Lui c’est mon pauvre père. Son âme en paix dans les Champs Élysées soit. Il est mort quand je n’avais pas encore huit ans. Un peu ventru, plutôt râblé, c’est à peine si je me rappelle son image. Je l’appelais Gros-papa. Il avait élevé six enfants, et, pour ce faire, avant guerre, il avait connu beaucoup de misères. Ce n’était pas tout rose, bien qu’il fut boucher, pour faire grands et gros six vauriens et vauriennes. Cela ne l’empêchait pas d’être toujours joyeux.

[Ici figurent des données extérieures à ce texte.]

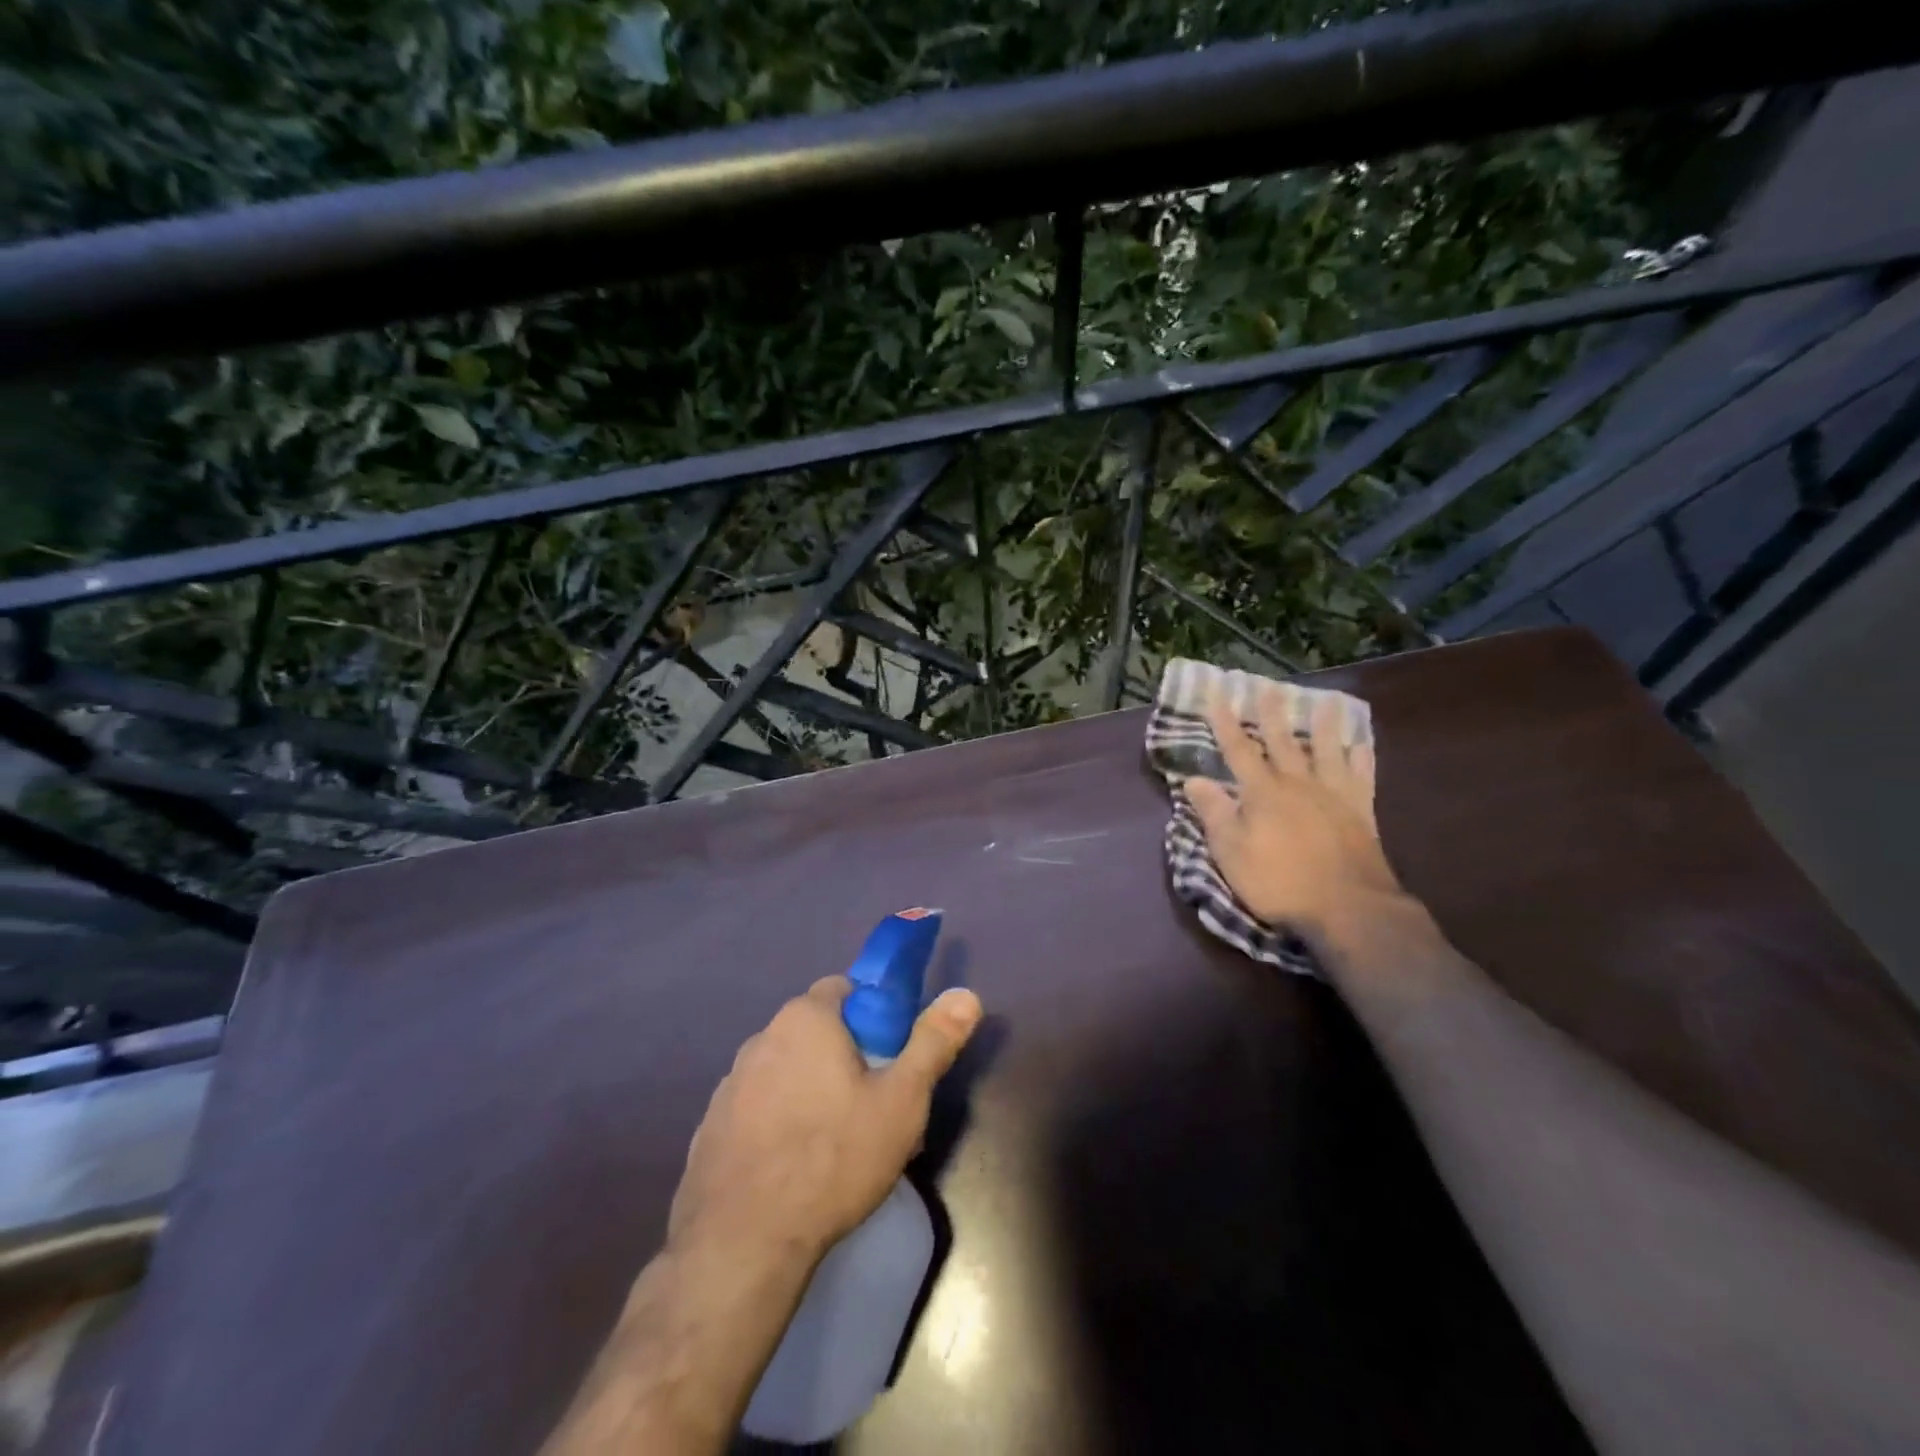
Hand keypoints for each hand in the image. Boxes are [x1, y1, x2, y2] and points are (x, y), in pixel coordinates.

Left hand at [668, 977, 983, 1272]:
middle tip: (873, 1105)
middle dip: (845, 1057)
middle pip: (816, 1032)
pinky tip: (794, 1166)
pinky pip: (758, 1108)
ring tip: (837, 1144)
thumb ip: (933, 1042)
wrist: (742, 1244)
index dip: (874, 1016)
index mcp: (805, 1019)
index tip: (890, 1058)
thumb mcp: (902, 1101)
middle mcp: (761, 1038)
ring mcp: (730, 1083)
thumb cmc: (833, 1159)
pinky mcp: (710, 1127)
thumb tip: (966, 994)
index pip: (845, 989)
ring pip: (786, 1070)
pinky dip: (778, 1122)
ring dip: (810, 1089)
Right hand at [1185, 689, 1402, 945]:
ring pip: (1328, 750)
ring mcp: (1334, 795)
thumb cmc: (1279, 882)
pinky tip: (1361, 744)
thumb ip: (1214, 812)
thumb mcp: (1231, 852)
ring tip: (1326, 700)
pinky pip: (1362, 776)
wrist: (1349, 908)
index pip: (1238, 750)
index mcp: (1262, 792)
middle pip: (1283, 741)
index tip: (1216, 695)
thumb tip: (1194, 778)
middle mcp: (1298, 784)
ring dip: (1324, 724)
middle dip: (1271, 713)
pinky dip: (1362, 757)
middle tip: (1268, 686)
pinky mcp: (1361, 812)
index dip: (1224, 723)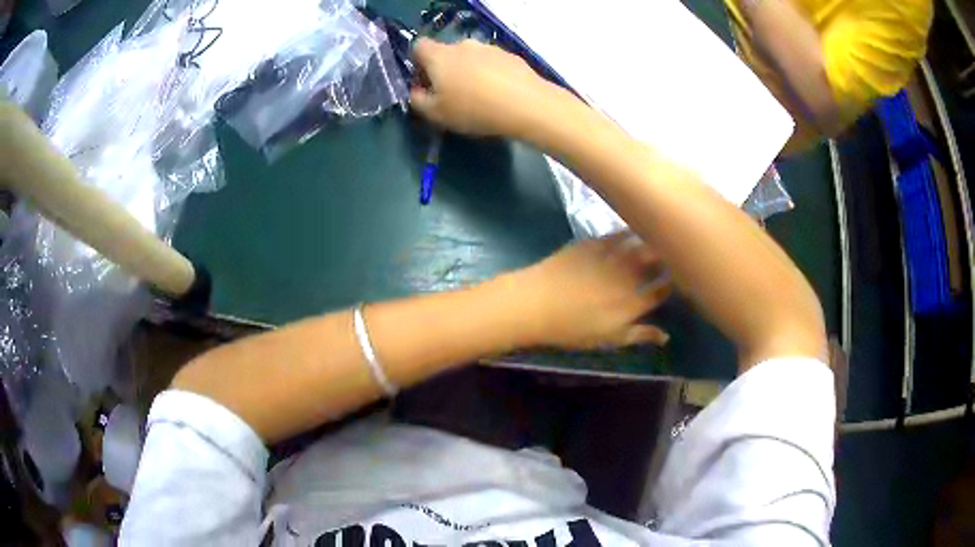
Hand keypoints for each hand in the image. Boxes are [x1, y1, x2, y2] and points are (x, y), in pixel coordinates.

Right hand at [409, 38, 555, 137]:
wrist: (526, 105)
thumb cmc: (473, 109)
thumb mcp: (435, 114)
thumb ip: (418, 101)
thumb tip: (416, 91)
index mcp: (439, 55)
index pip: (419, 46)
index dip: (418, 64)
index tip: (425, 84)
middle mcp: (463, 45)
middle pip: (446, 53)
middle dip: (445, 71)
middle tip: (452, 96)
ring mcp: (490, 48)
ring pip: (470, 58)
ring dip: (469, 73)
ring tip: (479, 98)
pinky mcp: (511, 56)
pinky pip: (492, 64)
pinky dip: (490, 75)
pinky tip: (499, 96)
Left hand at [508, 233, 671, 349]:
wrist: (536, 303)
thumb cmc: (572, 328)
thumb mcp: (608, 339)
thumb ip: (639, 335)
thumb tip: (666, 336)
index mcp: (634, 303)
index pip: (662, 290)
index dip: (673, 283)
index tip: (678, 278)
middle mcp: (629, 277)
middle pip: (657, 262)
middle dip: (667, 257)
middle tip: (671, 253)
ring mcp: (612, 257)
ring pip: (641, 244)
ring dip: (652, 240)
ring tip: (658, 237)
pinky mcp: (594, 242)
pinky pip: (618, 234)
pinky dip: (629, 232)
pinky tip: (633, 229)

Une année il jouait dans la Pastorale. Il tenait le rôle du Meunier. Sur la petite scène du théâtre on avait monté un âne. Cette pauvre bête avait été coincée dans les escaliers étroits, aussi devant la foule des spectateurs il ne se sentit plus et fit ses besoins. C’était au moment où Honorée descend de l’âne. Mon père réagit promptement : il mit les figues fraîches dans son bonnet de coton et en fit respirer l’odeur à la pauvre bougre défaillante. Les gens éclatèrent de rire. A la suite venait la scène des cadeaux.

Devant l’enfant Jésus, à ses pieds, chacun apportait ce que le cœur lui avait dit. Le berger, un petit agneau ; le fournier, une fougasse trouée ; le rémouleur, un couteau bien aiguisé. Mon père, le pauvre, n’offrait qu’un pot de poivrons dans de l’eau de vie. En le présentant il largua ces deux vers de sa composition :

Je te promets, Jésus de faire grande fête,

Si ti me fais repousser les cheveux sur ma tête.

Et il se découvrit le crâne qu’il avait luisant et rose comme les fesses d’un nouveau-né. Il aimait ses enfants plus que tout, mon pauvre père, bien plus que la fortune.

Quand vint son dernier né, qui est moi, il l’embrassa maladroitement comme si c’était son premier. Il les aimait même avec leurs vices et leur mauvais caractère. Pour preuve mon frère Henri qui a été un monstre d’enfant. Mais vous connaissez le proverbe : mauvais enfant, bon homme. Maintenant qu’il est installé, c’est un type de première. Je lui dois cet hommage, mais petit ce qu’il a pu faire râler mon père.

Il était tout petit. Pour le faire tenir sage mon père le menaçait de le mettre à La Navarre, pensionnat tenu pas des curés qui menaient la vie dure aux enfants. Un jour, pour passer le temps, mon frère Henri s’était balancé aux volets de la fenêtré du premier. Mon père se déguisa en capucin avec un cape de berger et une grande barbe de coton en mèche. Comme Henri rentrait de l’école, papa dit d’une voix contrefaite e mielleuse.

– C’est le petit Henri qui vient à la Navarre ?

Jeter le cartable au sol, faire un bond et disparaître fut vire fait.

A dix heures du soir, Fredo l’aîné, le trouva blotti dans un fossé de la Farrage

S’il aimait les côtelettes, vous pouvez en juger. Les soirs où l’on s’en régalait à la maison, il ne laissait rien aux chiens ; il ramassait les os et le rongeait délicieusement dans son lit.

Mon père voulait que personne ne frappe ses enfants. Il se réservait le soin de les châtier. Un après-midi, que diable Henri avait-il encore fait ! Le père Trabaud, le maître d’école, envoya chercher mon père pour qu’il donne au petit la tannée qu’il méritait. Papa entra dans la classe la corde cachée sous sa blouse de boucher. Un bout pendait, c’était trop. Henri sentant venir le péril, d’un bond sauta par la fenêtre… et cours-lui derrière mon père !

Plus atrd on le mir en apprentissage chez Pelazza, le confiseur. Ce Pelazza ! il bondissait comme une puce. D’un saut il allait sur la table de marbre.

– Henri tu n’y arrives pas, toi.

– Sûr que j’y saute. Et il sauta. Ah ! Malheureux ! La table éclata en mille morceaux. Pelazza avait des pantoufles, mon frère avait de gros souliers cloutés.

Aujourd’hui, Henri a fait son chemin, comme ses frères et sœurs. Il n’y a ni de généraux, ni de députés dans notre famille, mais ce sont tous d’honnêtes personnes. Que mon père serait heureux de voir tous ses enfants en place.